Reform, Despite the Giggles
A Royal Commission has been touring Britain for several months now, measuring the public’s appetite for parliamentary reform and particularly the right of titled heirs to automatically inherit a seat in the House of Lords. The commission’s conclusions were not announced, but the message was made clear by the result.
This week the Lords accepted a compromise plan that will allow only 92 of the almost 750 hereditary peers to remain in the House of Lords. The next step in reform is a vote in the House of Commons, where approval is considered a done deal. The issue will then return to Lords for a second approval.
Of the 1,200 or so peers in the House of Lords, 450 are life peers, generally men and women awarded lifetime seats for outstanding public contributions, from composer Andrew Lloyd-Weber to scientists and politicians. The rest are there because of their titled parentage, and they and their heirs could remain in Lords indefinitely without the current reform.

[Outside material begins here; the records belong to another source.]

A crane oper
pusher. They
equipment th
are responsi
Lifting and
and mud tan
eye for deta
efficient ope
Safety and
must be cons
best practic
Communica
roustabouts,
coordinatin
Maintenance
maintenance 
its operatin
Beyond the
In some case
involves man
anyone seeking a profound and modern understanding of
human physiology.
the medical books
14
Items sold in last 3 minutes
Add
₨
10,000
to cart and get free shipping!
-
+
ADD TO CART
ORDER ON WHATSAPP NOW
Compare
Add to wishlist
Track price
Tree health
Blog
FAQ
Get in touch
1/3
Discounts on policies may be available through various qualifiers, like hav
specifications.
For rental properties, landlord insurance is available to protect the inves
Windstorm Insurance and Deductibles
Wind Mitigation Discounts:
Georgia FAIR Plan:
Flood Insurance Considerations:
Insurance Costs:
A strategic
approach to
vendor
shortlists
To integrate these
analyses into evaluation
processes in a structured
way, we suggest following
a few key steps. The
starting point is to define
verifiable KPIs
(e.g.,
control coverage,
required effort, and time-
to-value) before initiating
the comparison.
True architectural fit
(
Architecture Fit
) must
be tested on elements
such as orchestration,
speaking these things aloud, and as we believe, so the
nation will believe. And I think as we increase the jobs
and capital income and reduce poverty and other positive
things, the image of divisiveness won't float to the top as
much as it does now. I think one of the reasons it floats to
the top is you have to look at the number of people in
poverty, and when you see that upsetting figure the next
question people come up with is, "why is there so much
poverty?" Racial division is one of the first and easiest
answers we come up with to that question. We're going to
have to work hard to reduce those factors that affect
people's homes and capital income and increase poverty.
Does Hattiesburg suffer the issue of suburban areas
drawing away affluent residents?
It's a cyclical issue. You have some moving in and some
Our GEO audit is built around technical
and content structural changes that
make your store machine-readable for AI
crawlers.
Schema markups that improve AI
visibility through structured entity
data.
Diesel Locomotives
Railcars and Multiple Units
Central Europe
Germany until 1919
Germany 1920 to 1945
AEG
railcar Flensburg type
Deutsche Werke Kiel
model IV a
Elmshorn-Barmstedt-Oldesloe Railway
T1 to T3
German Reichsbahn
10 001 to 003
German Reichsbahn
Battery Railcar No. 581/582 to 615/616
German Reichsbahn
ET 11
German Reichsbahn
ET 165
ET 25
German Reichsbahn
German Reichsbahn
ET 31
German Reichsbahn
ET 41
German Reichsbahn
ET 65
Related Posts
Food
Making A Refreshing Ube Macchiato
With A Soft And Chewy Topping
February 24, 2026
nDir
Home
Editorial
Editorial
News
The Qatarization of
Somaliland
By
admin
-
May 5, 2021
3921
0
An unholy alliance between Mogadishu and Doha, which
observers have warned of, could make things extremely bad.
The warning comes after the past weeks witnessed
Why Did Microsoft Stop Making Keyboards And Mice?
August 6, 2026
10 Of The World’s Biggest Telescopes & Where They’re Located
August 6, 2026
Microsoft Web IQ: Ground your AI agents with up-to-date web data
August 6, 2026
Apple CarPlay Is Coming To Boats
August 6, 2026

This touchy transition in Parliament has been handled gracefully, with some exceptions. The Earl of Burford, for instance, claiming support from God, the Queen and Shakespeare, and in fact a descendant of Charles II and his mistress Nell Gwyn, shoved, pushed and jumped his way onto the Woolsack, the wool-stuffed seat from which peers chair debates, to dramatize his rejection of the reform.
While many Britons enjoy the goofiness of performances like this, such antics should not diminish the importance of the enterprise being undertaken by Prime Minister Tony Blair’s government. Parliamentary reform is a serious issue. The object is an end, once and for all, to archaic elements of a fully democratic system.